The rise of embedded ML is transforming how devices interact with the world, pushing the boundaries of what’s possible with limited resources. These applications, from smart wearables to industrial sensors, demand a delicate balance between performance, power consumption, and privacy.
Vladislav Agafonov, a machine learning expert at Meta Reality Labs UK (formerly Oculus VR), intimately understands these challenges.
“Embedded Machine Learning is both fascinating and challenging because we’re running deep learning models on devices with very limited memory and processor power,” Agafonov said.
One of the most persistent challenges, according to Agafonov, is optimizing models for devices with constrained computational power and memory.
“The most persistent challenge is balancing model accuracy with limited on-chip memory and constrained processing power,” Agafonov said.
To address this, techniques like quantization and pruning are crucial. Quantization reduces the number of bits used to store model weights, often from 32 bits to 8 or fewer, significantly cutting memory usage. Pruning, on the other hand, removes unnecessary connections in the network, shrinking the model’s size and speeding up inference.
“I also pay attention to operation fusion, which means merging multiple steps in the computation to avoid storing big intermediate results in memory,” Agafonov said. “Similarly, using Direct Memory Access (DMA) can let sensor data flow straight into the computation engine without extra copies, helping reduce latency.”
By meticulously profiling each step, measuring cycles, memory footprint, and power consumption, engineers can optimize where it matters most, fitting sophisticated models into just a few hundred kilobytes of memory.
Hardware Acceleration and Software Optimization
Hardware acceleration is another critical component of embedded ML. Specialized chips like Neural Processing Units (NPUs) and Tensor Processing Units (TPUs) handle parallel processing, drastically speeding up neural network inference while minimizing power usage.
“Hardware acceleration is absolutely key to running sophisticated ML models on embedded devices,” Agafonov said. “But as these chips evolve, software optimization remains just as important.”
Frameworks like ExecuTorch aim to simplify the development process by handling low-level details, such as mapping workloads to different accelerators and managing memory efficiently.
“Instead of spending hours trying to hand-optimize every part of your code for each new chip, you can rely on the framework to do the heavy lifting,” Agafonov said.
This allows developers to focus on the machine learning models themselves, rather than the intricacies of hardware optimization.
Privacy and Federated Learning
Privacy is a growing concern, and embedded ML offers the advantage of local data processing.
“One of the big reasons embedded ML is so valuable is that data can be processed right on the device, which reduces or even eliminates the need to send sensitive information over a network,” Agafonov said.
Federated learning takes this concept further, allowing devices to train models locally and share only aggregated updates with a central server.
“Instead of gathering everyone’s data in a central database, each device trains the model independently using its own local information,” Agafonov said. “Then, it only sends back an ‘update’ or a summary of what it learned – not the raw data itself.”
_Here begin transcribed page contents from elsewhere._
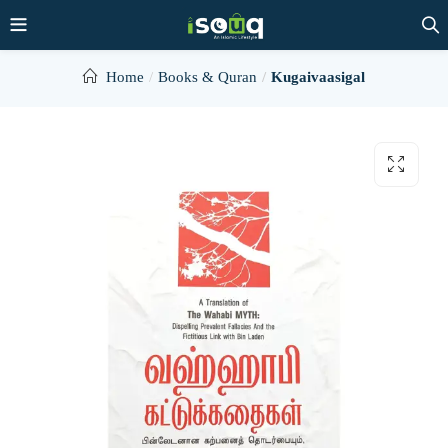
Home
Books & Quran
Kugaivaasigal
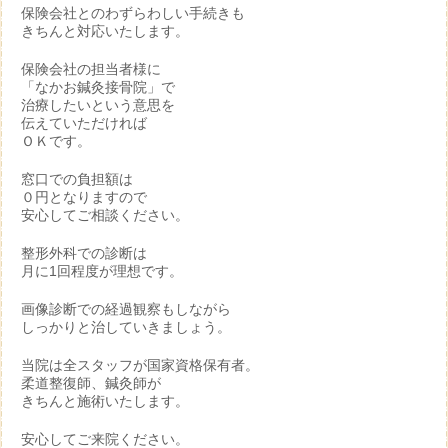
保険会社とのわずらわしい手続きも
きちんと対応いたします。
保険会社の担当者様に
「なかお鍼灸接骨院」で
治療したいという意思を
伝えていただければ
ＯＫです。
窓口での負担額は
０円となりますので
安心してご相談ください。
整形外科での診断は
月に1回程度が理想です。
画像診断での経過観察もしながら
しっかりと治していきましょう。
当院は全スタッフが国家資格保有者。
柔道整復師、鍼灸師が
きちんと施術いたします。
安心してご来院ください。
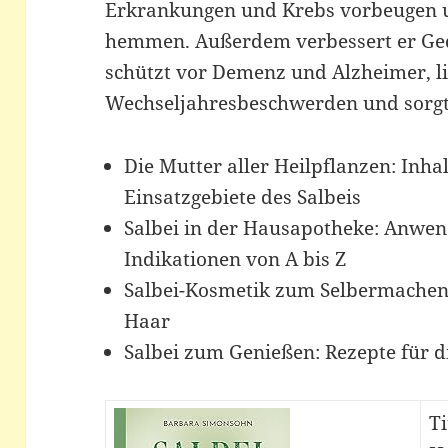
Erkrankungen und Krebs vorbeugen
hemmen. Außerdem verbessert er Ged
schützt vor Demenz und Alzheimer, l
Wechseljahresbeschwerden und sorgt f
Die Mutter aller Heilpflanzen: Inha
Einsatzgebiete des Salbeis
Salbei in der Hausapotheke: Anwe
Indikationen von A bis Z
Salbei-Kosmetik zum Selbermachen
Haar
Salbei zum Genießen: Rezepte für d
Ti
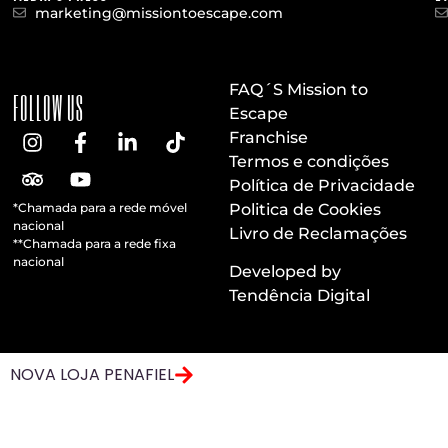
marketing@missiontoescape.com
FAQ´S Mission to
FOLLOW US
Escape
Franchise
Termos e condições
Política de Privacidade
*Chamada para a rede móvel
Politica de Cookies
nacional
Livro de Reclamações
**Chamada para a rede fixa
nacional
Developed by
Tendência Digital
NOVA LOJA PENAFIEL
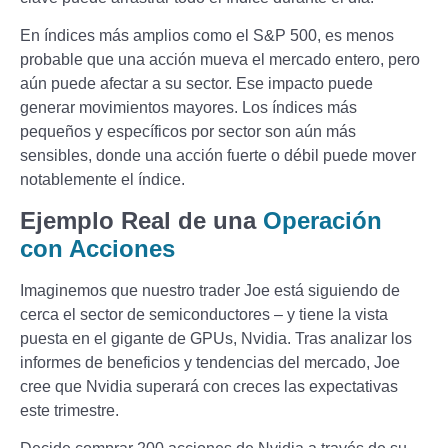
En índices más amplios como el S&P 500, es menos
probable que una acción mueva el mercado entero, pero
aún puede afectar a su sector. Ese impacto puede
generar movimientos mayores. Los índices más
pequeños y específicos por sector son aún más
sensibles, donde una acción fuerte o débil puede mover
notablemente el índice.
Ejemplo Real de una
Operación
con Acciones
Imaginemos que nuestro trader Joe está siguiendo de
cerca el sector de semiconductores – y tiene la vista
puesta en el gigante de GPUs, Nvidia. Tras analizar los
informes de beneficios y tendencias del mercado, Joe
cree que Nvidia superará con creces las expectativas
este trimestre.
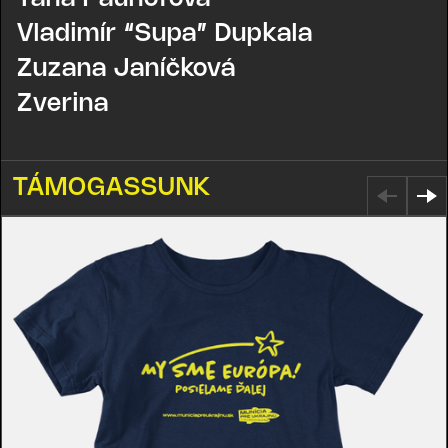
Vladimír “Supa” Dupkala
Zuzana Janíčková
Zverina
TÁMOGASSUNK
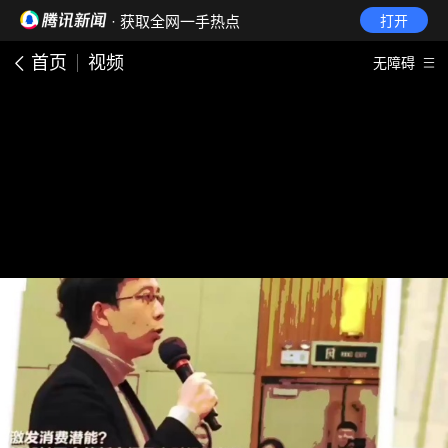
· 获取全网一手热点
打开
首页
视频
无障碍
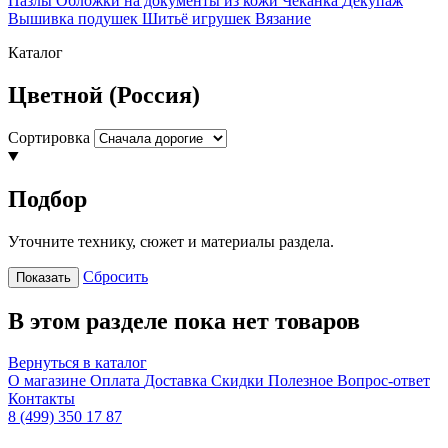
Пазлы
Обложки на документы из кожи
Чеканка
Декупаж
Вышивка подушек
Шитьё игрушек
Вязание
Каталог
Цветной (Россия)
Сортировка
Подбор
Уточните технику, сюжет и материалы раздела.
Сбросить
Показать
В этом разделе пока нет товаров
Вернуться в каталог
О магазине
Оплата
Доставка
Скидки
Полезное
Вопрос-ответ
Контакты
8 (499) 350 17 87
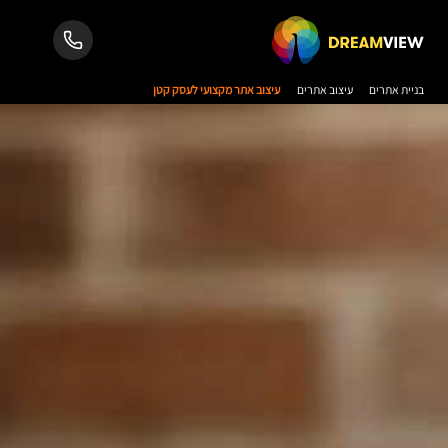
בניית אתרים
עיצוב אתרים
עיצוב אתר מקצועי לעסק קטן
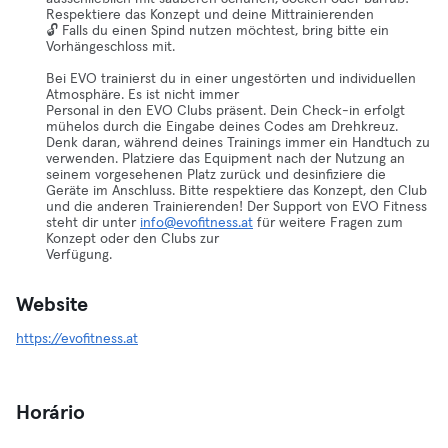
Respektiere das Konzept und deine Mittrainierenden
🔓 Falls du einen Spind nutzen möchtest, bring bitte ein
Vorhängeschloss mit.
Bei EVO trainierst du in einer ungestörten und individuellen
Atmosphäre. Es ist nicht immer
Personal in den EVO Clubs präsent. Dein Check-in erfolgt
mühelos durch die Eingabe deines Codes am Drehkreuz.
Denk daran, während deines Trainings immer ein Handtuch zu
verwenden. Platziere das Equipment nach der Nutzung an
seinem vorgesehenen Platz zurück und desinfiziere die
Geräte im Anschluss. Bitte respektiere das Konzept, den Club
und die anderen Trainierenden! Der Support von EVO Fitness
steht dir unter
info@evofitness.at
für weitere Fragen zum
Konzept oder den Clubs zur
Verfügung.
Website
https://evofitness.at
Horário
This approach enhances privacy by preventing the transmission of raw user data, particularly important in sensitive applications like health and personal wearables.
The Rise of TinyML
TinyML, the application of machine learning on extremely resource-constrained devices like microcontrollers, is gaining momentum.
“Think of a small chip with only a few hundred kilobytes of memory that still needs to handle tasks like classification or detection without draining a battery in the process,” Agafonov said.
Applications like environmental monitoring and industrial predictive maintenance are prime examples.
“Small, battery-powered sensors can detect specific animal sounds or changes in air quality, then transmit meaningful alerts without wasting power on constant data streaming,” Agafonov said. “In industry, microcontrollers can detect early signs of machinery failure by monitoring vibrations or temperature spikes, helping prevent costly breakdowns.”
The growth of TinyML is driven by advancements in hardware and software. Microcontrollers now include specialized processing blocks, and lightweight ML frameworks simplify model optimization and deployment.
Immersive Experiences and Future Trends
At Meta Reality Labs, embedded ML is being used to enhance immersive experiences.
“We’re leveraging embedded ML to make immersive experiences more natural and responsive – think quick gesture recognition on a wristband that lets you control AR or VR interfaces without bulky controllers,” Agafonov said.
However, technical issues remain. “One significant hurdle is balancing power consumption with the need for near-instant inference,” Agafonov said. “Another is ensuring the models remain accurate under any conditions.”
Looking ahead, Agafonov sees several key trends shaping the future of embedded ML. The growing adoption of TinyML and ML-enabled microcontrollers, the expansion of hardware acceleration with specialized ML chips, and the increasing use of federated learning for privacy-preserving data processing are all poised to drive innovation in this field.
As embedded ML continues to evolve, the ability to balance power, privacy, and performance will be crucial in unlocking its full potential.